UNE NOUVELLE ORGANISATION DE L’ENTRÉE DANS L’ENSEIGNEMENT SUPÉRIEUR POUR LA RENTRÉE 2018 EST ANNONCÉE
Le Premier ministre vient de présenter[1] un « PLAN ÉTUDIANTS – ACCOMPAGNER CHACUN VERS LA RÉUSSITE ».
Ce « plan » prévoit principalement[2] de mettre en place une nouvelle organisation de l’entrée dans l’enseignement supérieur pour les bacheliers. Il s’accompagne de l’abandon la procédure APB (admission post bac), dont l’un des dysfonctionnements a conduit à recourir à des « tirages au sort » des candidats pour accéder aux formations pour lesquelles les candidats étaient plus nombreux que les places disponibles.
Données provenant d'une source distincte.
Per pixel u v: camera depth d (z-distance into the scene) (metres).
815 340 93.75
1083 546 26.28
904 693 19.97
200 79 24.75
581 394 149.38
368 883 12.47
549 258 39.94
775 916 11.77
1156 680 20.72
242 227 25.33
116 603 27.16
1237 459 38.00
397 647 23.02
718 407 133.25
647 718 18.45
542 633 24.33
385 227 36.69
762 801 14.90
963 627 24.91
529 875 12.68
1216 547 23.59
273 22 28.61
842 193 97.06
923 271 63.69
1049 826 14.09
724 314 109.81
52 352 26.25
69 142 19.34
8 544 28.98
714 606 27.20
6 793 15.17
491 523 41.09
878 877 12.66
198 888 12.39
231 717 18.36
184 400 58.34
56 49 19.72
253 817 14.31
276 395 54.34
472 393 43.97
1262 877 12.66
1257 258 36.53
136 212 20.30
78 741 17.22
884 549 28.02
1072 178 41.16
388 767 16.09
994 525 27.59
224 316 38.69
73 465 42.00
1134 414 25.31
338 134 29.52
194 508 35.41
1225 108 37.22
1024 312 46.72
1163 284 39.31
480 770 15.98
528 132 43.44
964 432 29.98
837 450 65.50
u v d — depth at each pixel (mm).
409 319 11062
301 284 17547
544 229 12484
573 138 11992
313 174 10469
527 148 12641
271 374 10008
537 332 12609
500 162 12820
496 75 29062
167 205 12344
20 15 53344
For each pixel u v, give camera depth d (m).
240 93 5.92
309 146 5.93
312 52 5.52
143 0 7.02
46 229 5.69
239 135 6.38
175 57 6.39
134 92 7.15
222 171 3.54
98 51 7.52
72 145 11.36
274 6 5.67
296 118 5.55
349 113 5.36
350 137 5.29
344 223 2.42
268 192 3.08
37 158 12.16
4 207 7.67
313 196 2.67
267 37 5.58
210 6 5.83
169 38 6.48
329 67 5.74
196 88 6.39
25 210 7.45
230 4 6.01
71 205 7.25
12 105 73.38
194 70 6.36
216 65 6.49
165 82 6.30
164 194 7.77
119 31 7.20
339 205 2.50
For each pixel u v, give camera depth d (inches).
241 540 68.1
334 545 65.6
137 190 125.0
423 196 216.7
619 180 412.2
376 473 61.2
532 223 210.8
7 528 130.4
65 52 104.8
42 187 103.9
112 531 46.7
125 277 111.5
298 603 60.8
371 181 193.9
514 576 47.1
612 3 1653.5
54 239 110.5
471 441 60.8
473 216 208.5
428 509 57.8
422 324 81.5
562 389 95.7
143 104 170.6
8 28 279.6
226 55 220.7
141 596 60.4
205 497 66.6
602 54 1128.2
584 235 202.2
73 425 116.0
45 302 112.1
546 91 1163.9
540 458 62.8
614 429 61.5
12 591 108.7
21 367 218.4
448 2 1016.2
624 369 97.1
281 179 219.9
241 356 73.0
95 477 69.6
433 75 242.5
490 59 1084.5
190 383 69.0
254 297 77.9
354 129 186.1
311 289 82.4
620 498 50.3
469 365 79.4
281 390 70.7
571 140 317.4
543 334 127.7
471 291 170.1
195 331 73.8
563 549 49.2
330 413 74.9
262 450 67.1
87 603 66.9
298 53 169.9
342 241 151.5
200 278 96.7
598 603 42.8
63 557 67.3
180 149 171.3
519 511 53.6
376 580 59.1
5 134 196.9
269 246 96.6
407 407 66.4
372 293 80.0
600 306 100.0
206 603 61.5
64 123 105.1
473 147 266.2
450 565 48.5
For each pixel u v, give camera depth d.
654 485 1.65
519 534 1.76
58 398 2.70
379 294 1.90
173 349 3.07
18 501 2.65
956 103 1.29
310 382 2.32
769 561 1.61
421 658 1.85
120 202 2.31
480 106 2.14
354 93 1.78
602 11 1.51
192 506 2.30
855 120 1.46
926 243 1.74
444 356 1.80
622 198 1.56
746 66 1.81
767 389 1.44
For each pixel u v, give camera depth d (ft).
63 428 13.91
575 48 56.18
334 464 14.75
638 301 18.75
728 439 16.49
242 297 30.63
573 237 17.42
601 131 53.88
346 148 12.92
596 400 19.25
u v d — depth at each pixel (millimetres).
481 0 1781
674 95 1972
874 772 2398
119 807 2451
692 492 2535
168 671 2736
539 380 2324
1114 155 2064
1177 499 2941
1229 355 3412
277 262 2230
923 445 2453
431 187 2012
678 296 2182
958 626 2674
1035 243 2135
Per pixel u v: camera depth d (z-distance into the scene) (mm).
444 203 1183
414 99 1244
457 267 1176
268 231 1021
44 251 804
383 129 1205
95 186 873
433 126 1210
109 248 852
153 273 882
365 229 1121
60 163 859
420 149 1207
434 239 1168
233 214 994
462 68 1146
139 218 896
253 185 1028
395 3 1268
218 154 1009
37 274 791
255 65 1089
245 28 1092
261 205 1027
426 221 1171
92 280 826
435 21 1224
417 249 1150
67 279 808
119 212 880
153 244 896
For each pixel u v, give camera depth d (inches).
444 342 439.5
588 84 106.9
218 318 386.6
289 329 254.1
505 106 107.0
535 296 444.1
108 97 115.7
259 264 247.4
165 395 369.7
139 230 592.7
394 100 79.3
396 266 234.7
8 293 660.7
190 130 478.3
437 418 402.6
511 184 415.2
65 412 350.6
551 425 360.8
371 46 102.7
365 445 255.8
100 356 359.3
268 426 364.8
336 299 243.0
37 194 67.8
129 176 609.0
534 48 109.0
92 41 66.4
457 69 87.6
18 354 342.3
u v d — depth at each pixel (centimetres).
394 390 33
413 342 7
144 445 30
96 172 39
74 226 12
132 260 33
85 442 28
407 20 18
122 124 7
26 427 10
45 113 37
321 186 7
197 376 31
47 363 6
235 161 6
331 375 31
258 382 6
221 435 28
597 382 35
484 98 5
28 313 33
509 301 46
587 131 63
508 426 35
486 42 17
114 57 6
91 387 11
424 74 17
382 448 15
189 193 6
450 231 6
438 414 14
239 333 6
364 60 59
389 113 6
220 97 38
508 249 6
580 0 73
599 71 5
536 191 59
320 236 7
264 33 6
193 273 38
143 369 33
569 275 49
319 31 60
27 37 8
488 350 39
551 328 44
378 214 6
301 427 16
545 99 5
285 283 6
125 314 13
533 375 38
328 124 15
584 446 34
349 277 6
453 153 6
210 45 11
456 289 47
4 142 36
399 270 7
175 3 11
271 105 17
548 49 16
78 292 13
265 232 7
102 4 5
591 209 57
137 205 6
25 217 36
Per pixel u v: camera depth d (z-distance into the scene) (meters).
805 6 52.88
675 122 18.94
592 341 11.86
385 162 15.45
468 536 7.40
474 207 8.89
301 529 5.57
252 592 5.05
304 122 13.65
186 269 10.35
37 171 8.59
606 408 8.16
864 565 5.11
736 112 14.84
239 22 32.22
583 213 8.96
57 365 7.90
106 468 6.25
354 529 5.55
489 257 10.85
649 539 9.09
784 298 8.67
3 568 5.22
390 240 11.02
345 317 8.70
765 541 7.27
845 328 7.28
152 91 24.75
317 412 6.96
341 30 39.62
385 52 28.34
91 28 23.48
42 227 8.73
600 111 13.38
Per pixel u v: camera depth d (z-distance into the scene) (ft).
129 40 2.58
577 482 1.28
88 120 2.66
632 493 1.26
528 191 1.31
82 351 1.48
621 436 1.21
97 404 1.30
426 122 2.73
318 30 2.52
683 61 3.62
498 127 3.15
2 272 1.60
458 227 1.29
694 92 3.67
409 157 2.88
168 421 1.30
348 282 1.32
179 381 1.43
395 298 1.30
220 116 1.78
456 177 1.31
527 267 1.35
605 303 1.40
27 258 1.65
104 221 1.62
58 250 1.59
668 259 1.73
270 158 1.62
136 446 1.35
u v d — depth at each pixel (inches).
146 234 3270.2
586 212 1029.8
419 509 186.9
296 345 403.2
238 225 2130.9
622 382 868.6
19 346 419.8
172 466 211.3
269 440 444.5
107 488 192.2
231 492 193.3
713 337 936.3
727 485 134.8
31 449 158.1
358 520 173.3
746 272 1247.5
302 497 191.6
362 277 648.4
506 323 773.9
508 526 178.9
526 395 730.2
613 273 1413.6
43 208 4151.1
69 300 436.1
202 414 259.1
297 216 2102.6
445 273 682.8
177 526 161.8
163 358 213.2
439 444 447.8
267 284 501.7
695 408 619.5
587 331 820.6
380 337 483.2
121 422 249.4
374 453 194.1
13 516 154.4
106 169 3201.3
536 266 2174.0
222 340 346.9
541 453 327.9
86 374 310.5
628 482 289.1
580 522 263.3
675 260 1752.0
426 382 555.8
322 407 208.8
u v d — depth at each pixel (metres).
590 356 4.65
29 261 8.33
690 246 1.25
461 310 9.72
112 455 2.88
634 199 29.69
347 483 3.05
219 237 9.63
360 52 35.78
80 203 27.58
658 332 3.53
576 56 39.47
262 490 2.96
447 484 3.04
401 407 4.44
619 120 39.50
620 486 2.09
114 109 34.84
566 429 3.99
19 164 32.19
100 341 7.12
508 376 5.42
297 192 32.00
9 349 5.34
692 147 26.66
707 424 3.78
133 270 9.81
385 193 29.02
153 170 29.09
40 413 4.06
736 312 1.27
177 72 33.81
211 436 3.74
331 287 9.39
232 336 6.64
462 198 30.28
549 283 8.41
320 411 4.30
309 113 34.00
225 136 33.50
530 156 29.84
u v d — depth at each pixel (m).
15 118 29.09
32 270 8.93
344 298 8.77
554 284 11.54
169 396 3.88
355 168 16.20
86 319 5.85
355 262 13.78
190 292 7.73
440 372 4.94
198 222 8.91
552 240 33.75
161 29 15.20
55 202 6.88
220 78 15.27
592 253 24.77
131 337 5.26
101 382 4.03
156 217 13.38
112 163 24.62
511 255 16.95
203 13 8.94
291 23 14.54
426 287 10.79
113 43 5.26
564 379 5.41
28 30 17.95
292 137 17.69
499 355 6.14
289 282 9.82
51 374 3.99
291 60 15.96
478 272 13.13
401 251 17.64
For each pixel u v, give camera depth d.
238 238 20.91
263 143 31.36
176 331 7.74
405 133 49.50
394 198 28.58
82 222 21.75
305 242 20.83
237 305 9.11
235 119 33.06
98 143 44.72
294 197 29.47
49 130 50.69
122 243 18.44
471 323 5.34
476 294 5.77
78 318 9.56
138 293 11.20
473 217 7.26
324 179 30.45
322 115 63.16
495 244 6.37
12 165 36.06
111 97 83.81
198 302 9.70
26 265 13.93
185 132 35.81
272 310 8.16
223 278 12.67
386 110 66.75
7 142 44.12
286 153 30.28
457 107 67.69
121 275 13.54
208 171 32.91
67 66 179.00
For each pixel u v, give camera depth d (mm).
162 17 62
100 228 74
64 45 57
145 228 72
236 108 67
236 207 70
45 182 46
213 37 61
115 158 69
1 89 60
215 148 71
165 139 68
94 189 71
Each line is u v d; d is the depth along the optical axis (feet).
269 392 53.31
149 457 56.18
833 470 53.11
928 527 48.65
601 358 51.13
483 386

Le recours au « tirage au sort » a été condamné par une très grande majorité des acteurs universitaires comme des politiques.
LE « PLAN ÉTUDIANTS » NE SE PRÉOCCUPE NI DES DÉBOUCHÉS NI DE L’EMPLOI
Le document de présentation du « Plan étudiant » qui précède la présentation du projet de loi traite du fonctionnement du système universitaire sans se préoccuper des débouchés de diplômes ni du marché du travail.
Il obéit simplement à la volonté d’une logique d’organisation du système universitaire et de « parcage » des jeunes bacheliers. Le sommaire du document de présentation traduit bien la manière dont sont abordées les choses[3].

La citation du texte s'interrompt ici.